Fine-tuning pretrained models: Most AI models are derived from ‘pretrained models’ (models shown as effective by academic groups or large companies). So small organisations often copy those models (with small updates) for their use. However, if a pretrained model used poisoned data, any models based on the original usually inherit the effects. This is like a disease spreading across different AI models.
Why does Data Poisoning Matter?
There are two main kinds of damage that data poisoning can cause for AI models.
Reduced Accuracy: Poisoned data can lead to a decrease in model accuracy. When a model learns from incorrect or manipulated data, it makes incorrect or unwanted decisions. This can result in financial losses, privacy breaches, or reputational damage for businesses relying on these models.
As a real-life example, Microsoft released a chatbot on Twitter in 2016. It learnt from interactions with Twitter users in real time. Users started flooding the chatbot with explicit and racist content. Within hours, the chatbot started reciprocating this language and Microsoft had to shut it down (Amy Kraft, CBS News, 2016).
Backdoors: Data poisoning can introduce ‘backdoors’ into AI models. These are hidden behaviours that are only activated when a model receives a specific, secret input (‘trigger’). For example, upon seeing the pixel pattern in the dog image above, an AI model could be trained to always classify an image as a frog.
That doesn’t seem too bad. However, researchers have also been able to make the AI models behind self-driving cars malfunction. Specifically, they showed how adding things like sticky notes to a stop sign can cause the sign not to be recognised 90% of the time. Unfixed, this could take human lives (Tom Simonite, WIRED, 2017).
Potential Solutions
Addressing data poisoning and backdoors is still an active area of research; no perfect solutions exist.
Technical solutions being worked on include detecting poisoned input data, removing triggers from input data, and detecting if a model has had any backdoors implanted in it.

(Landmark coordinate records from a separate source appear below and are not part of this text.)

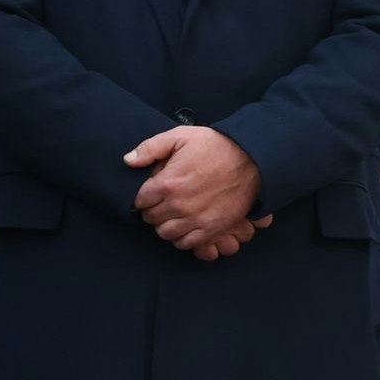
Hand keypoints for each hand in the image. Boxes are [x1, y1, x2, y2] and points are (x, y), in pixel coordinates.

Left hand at [124, 124, 264, 252]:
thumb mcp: (180, 136)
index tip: (150, 193)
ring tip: (172, 215)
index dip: (143, 197)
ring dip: (166, 225)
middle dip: (153, 211)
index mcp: (168, 183)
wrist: (252, 158)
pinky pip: (187, 243)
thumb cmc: (215, 145)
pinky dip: (182, 238)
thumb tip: (128, 160)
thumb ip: (151, 148)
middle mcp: (179, 205)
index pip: (140, 201)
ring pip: (166, 234)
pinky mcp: (211, 229)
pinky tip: (185, 226)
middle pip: (151, 219)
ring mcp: (195, 219)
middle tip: (161, 203)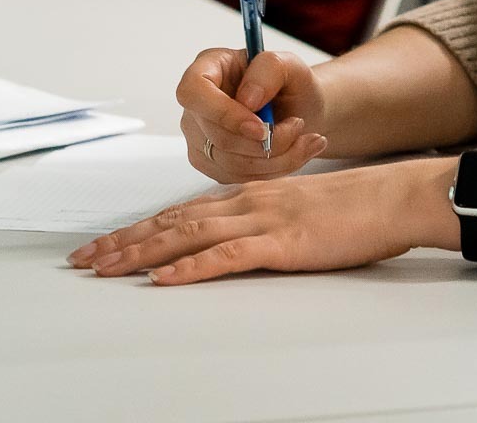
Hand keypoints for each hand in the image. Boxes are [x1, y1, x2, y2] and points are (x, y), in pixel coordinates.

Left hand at [65, 159, 455, 284]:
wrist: (392, 196)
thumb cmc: (355, 208)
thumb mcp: (299, 210)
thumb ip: (264, 222)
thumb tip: (231, 243)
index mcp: (250, 195)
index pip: (180, 212)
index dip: (138, 229)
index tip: (105, 245)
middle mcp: (246, 203)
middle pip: (171, 222)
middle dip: (123, 243)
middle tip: (83, 261)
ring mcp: (261, 221)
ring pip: (186, 236)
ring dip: (140, 254)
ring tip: (105, 269)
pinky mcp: (281, 244)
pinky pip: (225, 257)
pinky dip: (189, 269)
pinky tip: (163, 280)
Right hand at [178, 47, 328, 181]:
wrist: (301, 109)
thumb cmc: (292, 82)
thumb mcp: (290, 64)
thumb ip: (269, 69)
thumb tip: (248, 101)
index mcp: (207, 67)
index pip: (193, 92)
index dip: (223, 114)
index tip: (262, 127)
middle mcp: (196, 105)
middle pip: (217, 137)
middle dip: (266, 141)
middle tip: (298, 126)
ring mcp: (199, 137)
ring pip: (230, 164)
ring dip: (277, 157)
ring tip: (306, 139)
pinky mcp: (211, 164)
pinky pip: (238, 178)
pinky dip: (274, 170)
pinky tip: (296, 152)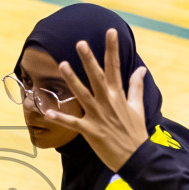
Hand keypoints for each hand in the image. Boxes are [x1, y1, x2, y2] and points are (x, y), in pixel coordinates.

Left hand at [42, 29, 150, 171]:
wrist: (136, 157)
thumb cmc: (135, 132)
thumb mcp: (138, 107)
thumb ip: (136, 86)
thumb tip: (141, 69)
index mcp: (119, 95)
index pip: (115, 67)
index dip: (112, 49)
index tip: (110, 32)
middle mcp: (108, 102)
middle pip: (97, 76)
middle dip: (89, 59)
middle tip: (80, 43)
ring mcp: (98, 116)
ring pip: (82, 94)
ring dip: (72, 80)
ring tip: (62, 65)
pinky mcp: (90, 130)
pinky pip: (73, 123)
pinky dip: (60, 118)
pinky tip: (47, 112)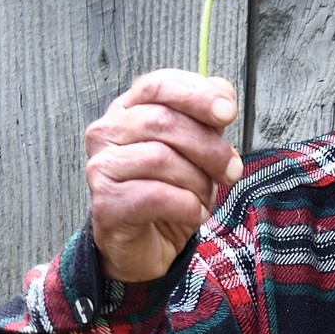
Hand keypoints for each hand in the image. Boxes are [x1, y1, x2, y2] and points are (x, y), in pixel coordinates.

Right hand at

Policy solutions depend on the organisation implementing the policies.
AI model developers can use increased caution to acquire data from companies with a transparent record of trust and security.
Critical industries like energy, healthcare, and military sectors can avoid using complex AI models (see ‘interpretable by design’).
Government departments (like the NIST in the US) can work on standards for dataset quality, backdoor detection, etc. with academics.